Return the opening lines of the material, word for word. End with the line that contains "nose: (149, 410)".
── DATA FOR THIS TASK
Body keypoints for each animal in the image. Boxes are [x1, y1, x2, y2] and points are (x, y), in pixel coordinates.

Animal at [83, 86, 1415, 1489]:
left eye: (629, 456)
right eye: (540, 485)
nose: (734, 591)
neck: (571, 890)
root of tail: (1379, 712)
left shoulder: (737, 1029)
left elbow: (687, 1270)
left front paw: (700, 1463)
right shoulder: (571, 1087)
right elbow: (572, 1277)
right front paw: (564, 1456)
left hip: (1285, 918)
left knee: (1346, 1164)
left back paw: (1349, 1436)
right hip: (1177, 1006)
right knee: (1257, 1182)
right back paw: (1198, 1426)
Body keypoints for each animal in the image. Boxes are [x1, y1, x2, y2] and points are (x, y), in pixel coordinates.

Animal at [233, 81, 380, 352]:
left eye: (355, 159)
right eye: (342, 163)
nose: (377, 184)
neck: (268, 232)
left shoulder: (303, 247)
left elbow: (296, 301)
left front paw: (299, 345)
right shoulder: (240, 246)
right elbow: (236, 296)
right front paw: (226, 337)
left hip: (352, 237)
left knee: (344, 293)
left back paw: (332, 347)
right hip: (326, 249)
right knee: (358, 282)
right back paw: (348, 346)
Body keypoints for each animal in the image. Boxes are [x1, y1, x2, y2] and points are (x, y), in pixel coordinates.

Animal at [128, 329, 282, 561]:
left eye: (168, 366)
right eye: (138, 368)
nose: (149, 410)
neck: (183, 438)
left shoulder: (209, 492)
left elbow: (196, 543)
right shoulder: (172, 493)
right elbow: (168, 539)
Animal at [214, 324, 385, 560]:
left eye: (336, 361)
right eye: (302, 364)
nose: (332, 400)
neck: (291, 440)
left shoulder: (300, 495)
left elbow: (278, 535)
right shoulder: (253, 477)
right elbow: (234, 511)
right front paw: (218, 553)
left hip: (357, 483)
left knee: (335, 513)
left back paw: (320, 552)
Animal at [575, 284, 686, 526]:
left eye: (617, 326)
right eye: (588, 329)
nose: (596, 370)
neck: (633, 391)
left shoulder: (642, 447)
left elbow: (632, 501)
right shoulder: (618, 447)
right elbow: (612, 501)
────
SOLUTION BELOW –
Body keypoints for each animal in the image. Boxes are [x1, y1, x2, y2] and points are (x, y), in pixel coordinates.

Animal at [83, 86, 1415, 1489]:
left eye: (629, 456)
right eye: (540, 485)
nose: (734, 591)
neck: (571, 890)
root of tail: (1379, 712)
left shoulder: (737, 1029)
left elbow: (687, 1270)
left front paw: (700, 1463)
right shoulder: (571, 1087)
right elbow: (572, 1277)
right front paw: (564, 1456)
left hip: (1285, 918)
left knee: (1346, 1164)
left back paw: (1349, 1436)
right hip: (1177, 1006)
right knee: (1257, 1182)
right back paw: (1198, 1426)
Body keypoints for each animal in the image. Boxes are [x1, y1, x2, y2] and points are (x, y), in pixel coordinates.

Animal at [233, 81, 380, 352]:
left eye: (355, 159)
right eye: (342, 163)
nose: (377, 184)
neck: (268, 232)
left shoulder: (303, 247)
left elbow: (296, 301)
left front paw: (299, 345)
right shoulder: (240, 246)
right elbow: (236, 296)
right front paw: (226, 337)
left hip: (352, 237)
left knee: (344, 293)
left back paw: (332, 347)
right hip: (326, 249)
right knee: (358, 282)
right back paw: (348, 346)
Body keypoints for each animal in the image. Boxes are [x1, y1, x2, y2] and points are (x, y), in pixel coordinates.

Animal at [128, 329, 282, 561]:
left eye: (168, 366)
right eye: (138, 368)
nose: (149, 410)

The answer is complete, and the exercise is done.